- Selected excerpt -
I have a Miller 211 autoset. It's excellent at doing both 110v and 220v depending on what you're welding. Can't say enough good things about it, but it is a bit expensive, and just over a grand or so.

IMO, the last welder I'll buy for a long time. It's so versatile, that I can use it just about anywhere.


----------



## Randall Ave (Oct 29, 2014)

Dogplow knows what he's talken bout. The 110 welders are only good for light steel. If your gonna weld on towing D rings you better have a good 220 unit for good penetration. The 110 will never do it. I've got 4 welders, mostly use the systematics 250. Just buy the good welder first time, practice some, you'll be fine.


----------



## Kevin_NJ (Jul 24, 2003)

Thanks for the offers DP, I'll keep that in mind. Yeah, a grand is well over what I'm looking to spend. I haven't convinced myself to spend $500 yet.


----------



## Dogplow Dodge (Jan 23, 2012)

Randall Ave;2031015 said:


> Just buy the good welder first time, practice some, you'll be fine.


Yup.... Randall is right...

I wasted my money on a cheap welder before I bought the miller. I would have been better throwing my money on the table at a casino, than buying an inexpensive welder. You can do so much more, and learn much faster on how to produce quality results.

Bolt the D ring on for now...:laughing:


----------



## Dogplow Dodge (Jan 23, 2012)

k1768;2031021 said:


> Thanks for the offers *DP, *I'll keep that in mind. Yeah, a grand is well over what I'm looking to spend. I haven't convinced myself to spend $500 yet.


Thanks Buff!

Now all I'm going to think about is two guys and one chick together....

Geesh !


----------



## BUFF (Dec 24, 2009)

k1768;2031021 said:


> Thanks for the offers DP, I'll keep that in mind. Yeah, a grand is well over what I'm looking to spend. I haven't convinced myself to spend $500 yet.


Have a couple drinks and order the Lincoln from Northern, it's a business expense.Thumbs Up


----------



## Kevin_NJ (Jul 24, 2003)

To clarify, the d-rings I'm looking to add are for my small landscape trailer, ball park 500# capacity. I don't have feathers or a beak....Thumbs Up


----------



## Dogplow Dodge (Jan 23, 2012)

k1768;2031025 said:


> To clarify, the d-rings I'm looking to add are for my small landscape trailer, ball park 500# capacity. I don't have feathers or a beak....Thumbs Up


If you get yourself a good welder, I'll come down and show you what I was taught. Won't cost much...

Maybe an arm, a leg, or a hot 21 year old woman with a great set of ..........

Eyes Thumbs UpThumbs UpThumbs Up


----------



## Randall Ave (Oct 29, 2014)

Whats the 21 year olds mom look like, maby I'll go with ya.


----------



## Dogplow Dodge (Jan 23, 2012)

Randall Ave;2031039 said:


> Whats the 21 year olds mom look like, maby I'll go with ya.


I'll bring the beer

Either of you guys can pick up the pizza's..


----------



## Randall Ave (Oct 29, 2014)

I'll bring some steel stock, and chain. Show him to weld, make some handcuffs. Well were getten off base now.


----------



## BUFF (Dec 24, 2009)

Dogplow Dodge;2031031 said:


> a hot 21 year old woman with a great set of ..........
> 
> Twins Thumbs UpThumbs UpThumbs Up


Fixed it up for you.Thumbs Up


----------



## secret_weapon (Jan 24, 2007)

- Records -
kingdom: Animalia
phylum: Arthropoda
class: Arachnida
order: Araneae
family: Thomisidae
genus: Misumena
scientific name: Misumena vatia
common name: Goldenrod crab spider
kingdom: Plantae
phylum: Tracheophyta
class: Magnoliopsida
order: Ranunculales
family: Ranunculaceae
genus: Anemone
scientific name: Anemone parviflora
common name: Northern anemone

==

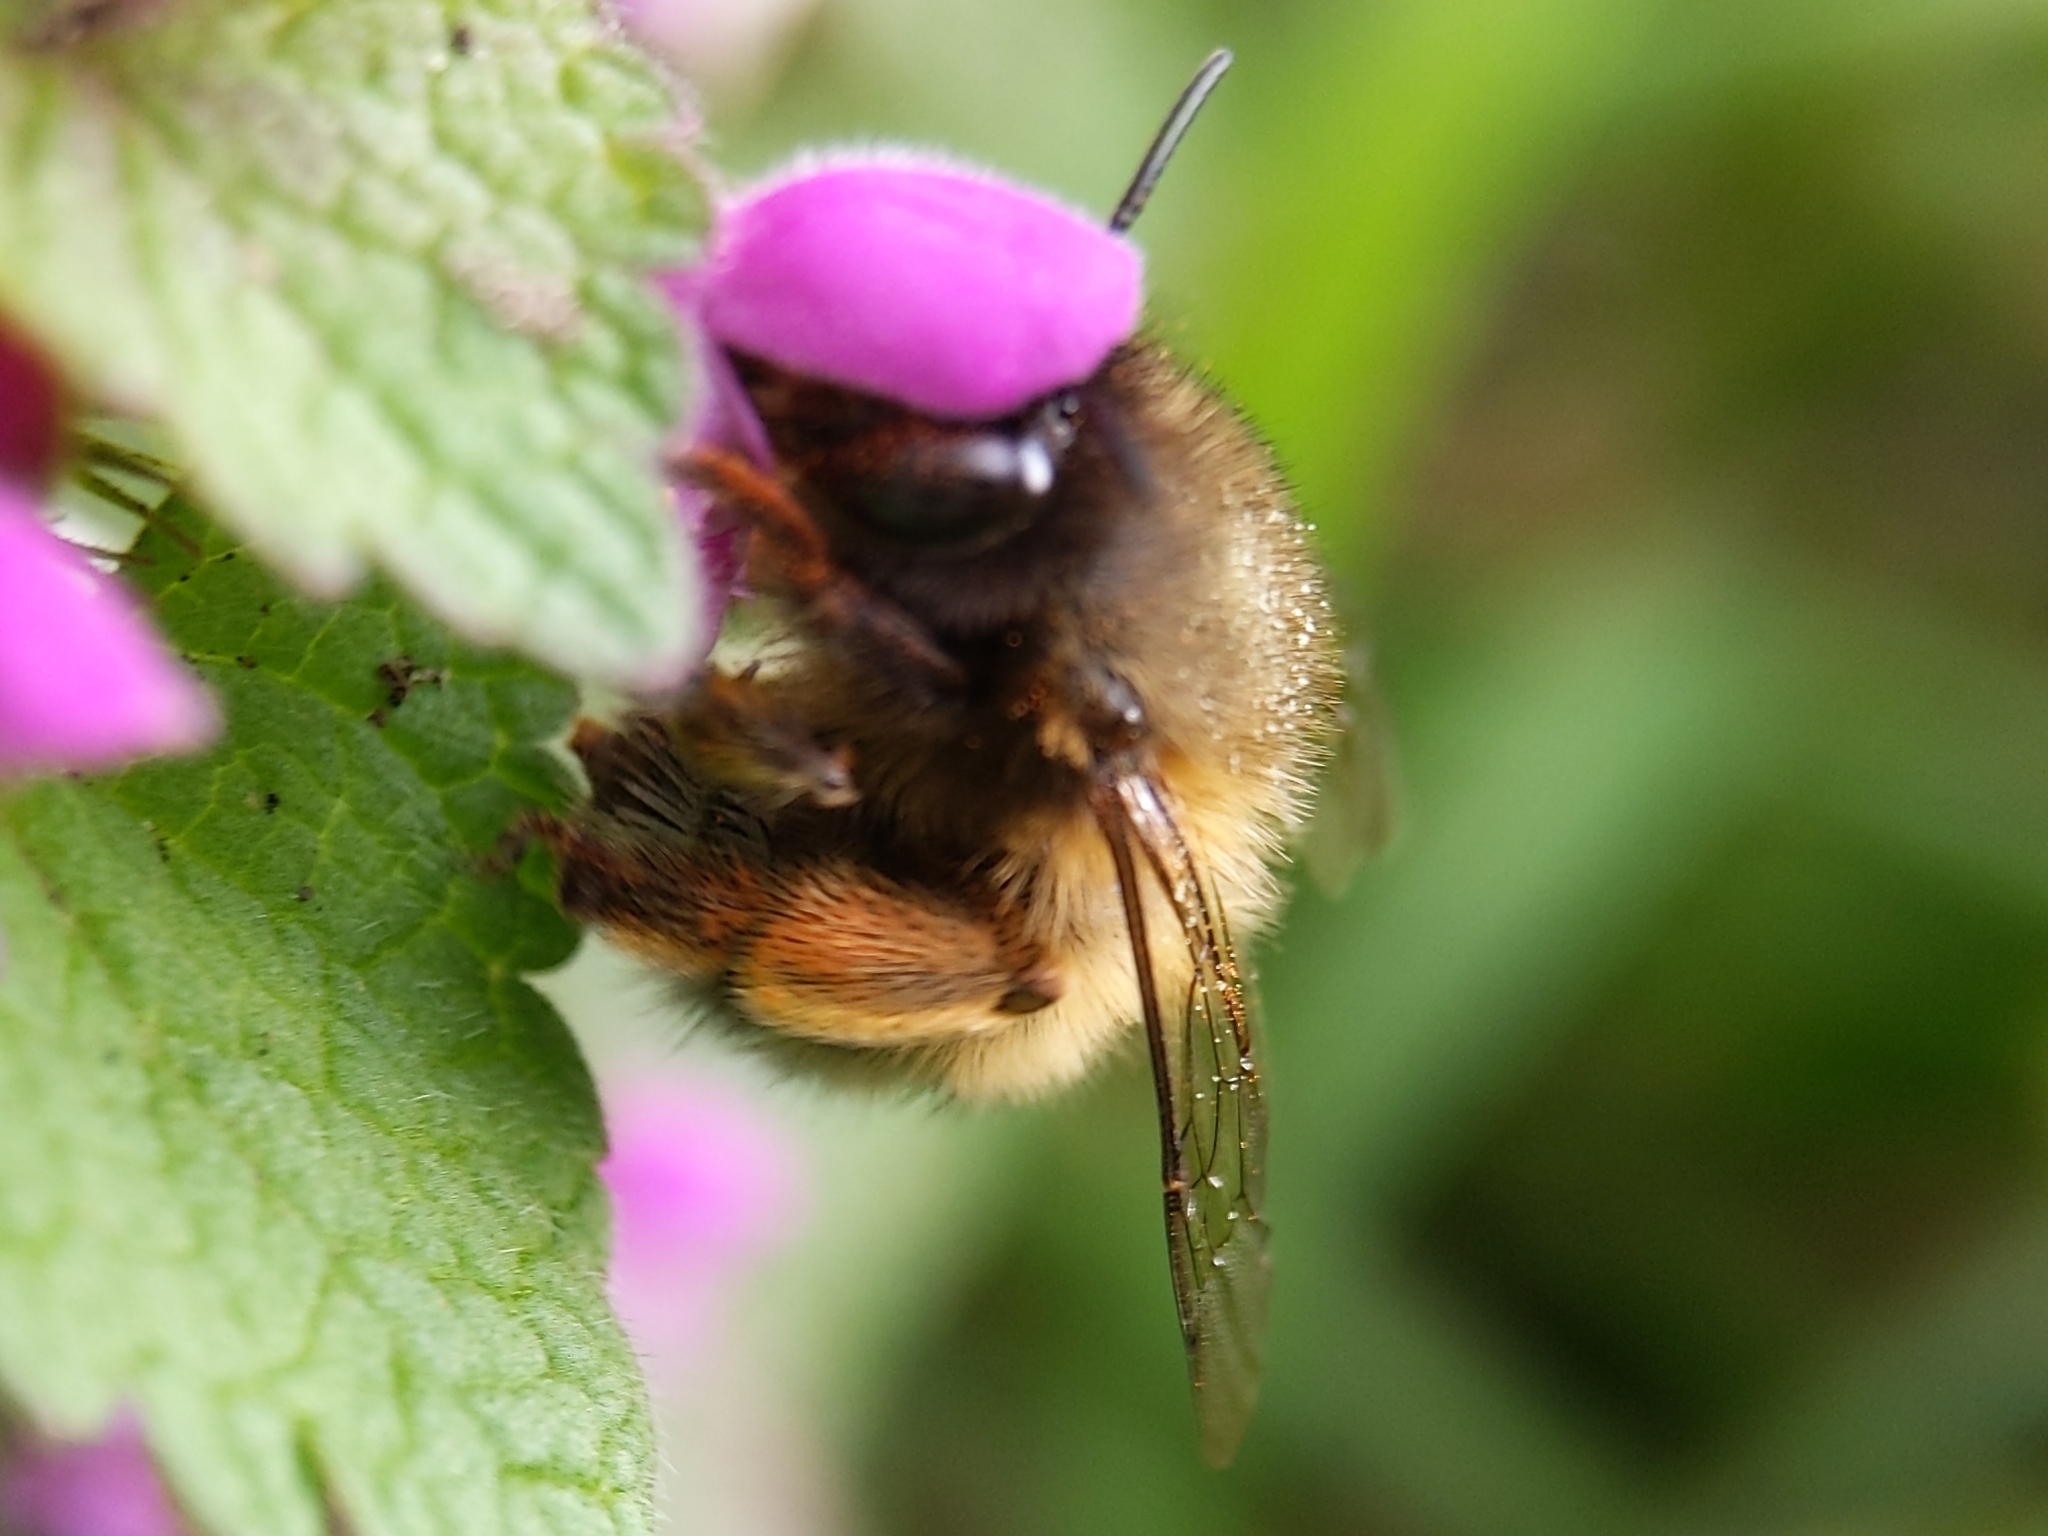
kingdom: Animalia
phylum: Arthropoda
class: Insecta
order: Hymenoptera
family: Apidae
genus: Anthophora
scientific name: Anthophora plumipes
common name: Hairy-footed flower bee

- Parts of the exercise -
• A. Which welder does Randall Ave say he mostly uses in the forum thread about welders?
• B. Extend the forum thread about welders, starting right after its final line.

- Answers for the exercise -
• A. The systematics 250.

• B.
I will add, if you get a MIG, start with some flux core wire to practice on. It will be messy with lots of spatter but you wont have to worry about buying gas right away to get started. The Lincoln 140 or Hobart 140 are both good welders.


----------



## rjigto4oje (Oct 27, 2010)

Couldn't agree more with dogplow go with a 220 volt welder. Ive had a few cheap ones . They are ok for sheet metal and thin steel. Last year i bout a miller 251 and could be happier with it.


----------



## Dogplow Dodge (Jan 23, 2012)

rjigto4oje;2031177 said:


> Couldn't agree more with dogplow go with a 220 volt welder. Ive had a few cheap ones . They are ok for sheet metal and thin steel. Last year i bout a miller 251 and could be happier with it.


Hell,

I'd even be willing to bring it with me, and let him see how nice it works..

The 220v welders seem to be a much better / smoother weld production machine. My dual voltage unit allows me to go to customer's homes who aren't set up for 220, and utilize it on a 12 wire 20 amp circuit, such as their kitchen outlets run through a heavy weight extension cord.

Really versatile. I tried buying another (heavier duty) unit from the supply house, but they told me I was wasting my time, as I had the best welder for what my purposes were, as stated above.

Of course, this would be only if there were twins there, as Buff had suggested...


----------



## Kevin_NJ (Jul 24, 2003)

Thanks again for the offers.
No twins.
No sense in drooling over what a $1000+ welder is capable of as it's not even a remote possibility. 
Reevaluating some other projects I have pending and finances I see 4 options. Leave it alone. Trim and paint. Pay a shop the $300+ to get it done. Pick up a HF welder for about the same price and see how it goes.


----------



## Randall Ave (Oct 29, 2014)

Go on Craigslist and look for something used. Its really enjoyable to make something from scratch yourself. Go on U tube, lots of training vids.


----------



## Dogplow Dodge (Jan 23, 2012)

Randall Ave;2031498 said:


> Go on Craigslist and look for something used. Its really enjoyable to make something from scratch yourself. Go on U tube, lots of training vids.


Training videos are okay, but didn't do much for me except entertain. It wasn't until I had someone in front of me, telling me what I was doing wrong, that I made any real progress. Obviously, everyone learns differently. I just couldn't get it by watching it. I had to do it... but than again, that's just my boneheaded way of doing things.

Give it a shot, and see how it goes. If you don't like what you're getting results wise, then get an instructor.... or call Buff.


----------



## Randall Ave (Oct 29, 2014)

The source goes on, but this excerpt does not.